L’origine du litige remonte à 2002. L’entreprise de M. Plouffe, La Table de Claude, commence à fournir des repas et des collations préparés pour les enfants des CPE. Il contacte alors Revenu Québec pour savoir s’il doit percevoir des taxes sur cette nourriture.
Le préposé de Revenu Québec lui indique qu’il ne doit pas le faire, car les repas sont préparés pour des enfants.
Avant de fournir des repas aux CPE, Claude Plouffe avait eu comme clients des écoles primaires. En vertu de la loi, les repas vendus à ces établissements sont non taxables. M. Plouffe comprend donc que les CPE tombent dans cette catégorie.
Or, en 2007, il change de comptable et sa nouvelle comptable l’avise qu’il n’y a aucune mention relative aux garderies ou CPE dans la Loi sur la taxe de vente du Québec. M. Plouffe se rend donc aux bureaux de Revenu Québec pour voir de quoi il retourne. La personne qui analyse son cas l’avise alors que les CPE tombent dans une zone grise, mais que, d’après elle, il ne devrait pas percevoir la taxe de vente.
Il sollicite un avis écrit sur la question auprès de Suzanne Dagenais, une employée de Revenu Québec, mais celle-ci ne le rappelle pas.
Malgré ce qui précède, Claude Plouffe reçoit en décembre 2007 la visite de deux vérificateurs de Revenu Québec. Puis quelques semaines plus tard, il reçoit un projet d’avis de cotisation pour 2004 à 2007 où on lui réclame toutes les taxes de vente non perçues auprès des CPE, en plus de pénalités et d’intérêts sur ces sommes.

┄┄┄┄┄┄┄┄┄┄┄┄┄┄┄┄┄┄┄┄

→ Consigne de travail:
Retranscrivez tel quel le passage du texte sur le litige avec Revenu Québec qui va de « Le préposé de » à « dans cette catégorie. », ces deux extraits compris. La liste de données ne sert à rien dans ce travail.

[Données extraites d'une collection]
┄┄┄┄┄┄┄┄┄┄┄┄┄┄┄┄┄┄┄┄

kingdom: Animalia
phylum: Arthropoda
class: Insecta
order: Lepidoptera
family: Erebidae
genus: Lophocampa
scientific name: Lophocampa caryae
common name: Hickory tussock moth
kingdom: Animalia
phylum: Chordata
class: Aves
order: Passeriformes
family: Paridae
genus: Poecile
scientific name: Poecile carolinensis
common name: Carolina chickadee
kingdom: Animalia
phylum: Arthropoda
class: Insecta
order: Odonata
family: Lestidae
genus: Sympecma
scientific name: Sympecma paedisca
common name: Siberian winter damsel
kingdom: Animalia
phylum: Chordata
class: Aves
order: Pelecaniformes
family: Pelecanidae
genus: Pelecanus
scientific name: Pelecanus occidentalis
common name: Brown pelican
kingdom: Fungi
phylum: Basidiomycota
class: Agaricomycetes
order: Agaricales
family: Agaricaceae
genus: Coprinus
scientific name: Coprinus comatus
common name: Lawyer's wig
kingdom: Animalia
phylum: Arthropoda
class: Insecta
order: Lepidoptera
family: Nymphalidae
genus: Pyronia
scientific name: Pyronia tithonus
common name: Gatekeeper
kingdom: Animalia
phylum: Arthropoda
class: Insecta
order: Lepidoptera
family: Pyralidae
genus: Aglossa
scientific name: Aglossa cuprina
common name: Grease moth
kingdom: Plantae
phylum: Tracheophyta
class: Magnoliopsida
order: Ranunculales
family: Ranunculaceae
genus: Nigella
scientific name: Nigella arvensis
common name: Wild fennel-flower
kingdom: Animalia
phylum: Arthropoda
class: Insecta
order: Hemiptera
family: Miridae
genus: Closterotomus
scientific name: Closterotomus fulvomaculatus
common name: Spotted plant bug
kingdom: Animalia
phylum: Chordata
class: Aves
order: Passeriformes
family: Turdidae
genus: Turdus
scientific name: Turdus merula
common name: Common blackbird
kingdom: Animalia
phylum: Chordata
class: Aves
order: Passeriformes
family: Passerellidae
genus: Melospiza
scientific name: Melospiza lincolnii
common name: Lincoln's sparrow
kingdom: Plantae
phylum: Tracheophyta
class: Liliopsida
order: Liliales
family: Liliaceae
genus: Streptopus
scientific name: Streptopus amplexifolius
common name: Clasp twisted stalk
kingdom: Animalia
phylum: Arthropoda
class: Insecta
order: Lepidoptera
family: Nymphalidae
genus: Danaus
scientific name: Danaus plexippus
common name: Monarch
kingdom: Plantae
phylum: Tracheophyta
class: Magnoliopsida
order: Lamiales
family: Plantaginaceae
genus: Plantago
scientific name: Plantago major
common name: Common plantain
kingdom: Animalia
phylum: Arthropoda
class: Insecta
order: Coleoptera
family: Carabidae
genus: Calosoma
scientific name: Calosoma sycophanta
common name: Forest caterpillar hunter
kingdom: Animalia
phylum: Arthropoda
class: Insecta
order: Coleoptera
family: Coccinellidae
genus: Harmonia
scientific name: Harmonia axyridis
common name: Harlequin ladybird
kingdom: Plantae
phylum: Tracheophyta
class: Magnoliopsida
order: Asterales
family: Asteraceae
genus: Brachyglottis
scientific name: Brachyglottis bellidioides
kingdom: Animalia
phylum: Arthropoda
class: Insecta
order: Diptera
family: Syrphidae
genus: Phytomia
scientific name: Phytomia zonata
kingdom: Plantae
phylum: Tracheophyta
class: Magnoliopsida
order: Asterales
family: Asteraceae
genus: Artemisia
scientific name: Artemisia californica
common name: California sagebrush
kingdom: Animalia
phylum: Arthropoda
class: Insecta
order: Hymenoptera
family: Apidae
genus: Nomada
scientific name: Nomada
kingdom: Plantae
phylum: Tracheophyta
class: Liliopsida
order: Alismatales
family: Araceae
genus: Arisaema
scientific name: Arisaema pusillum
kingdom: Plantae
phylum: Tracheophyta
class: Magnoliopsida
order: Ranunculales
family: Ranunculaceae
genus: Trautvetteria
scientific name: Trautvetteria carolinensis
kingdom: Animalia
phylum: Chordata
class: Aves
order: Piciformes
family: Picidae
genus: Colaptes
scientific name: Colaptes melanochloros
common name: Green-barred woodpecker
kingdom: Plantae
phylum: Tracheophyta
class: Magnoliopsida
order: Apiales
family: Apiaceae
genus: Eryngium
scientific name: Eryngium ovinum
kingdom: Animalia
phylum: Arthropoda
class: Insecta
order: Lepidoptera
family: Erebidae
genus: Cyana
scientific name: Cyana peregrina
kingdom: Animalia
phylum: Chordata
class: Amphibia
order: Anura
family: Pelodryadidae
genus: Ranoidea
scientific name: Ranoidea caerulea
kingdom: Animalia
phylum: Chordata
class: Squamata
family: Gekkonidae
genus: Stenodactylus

┄┄┄┄┄┄┄┄┄┄┄┄┄┄┄┄┄┄┄┄

→ Résultat attendu:
Le préposé de Revenu Québec lui indique qu’il ne doit pas le faire, car les repas sont préparés pour des enfants.
Avant de fournir des repas aux CPE, Claude Plouffe avait eu comme clients des écoles primaires. En vertu de la loi, les repas vendus à ces établissements sont non taxables. M. Plouffe comprend donc que les CPE tombent dans cette catégorie.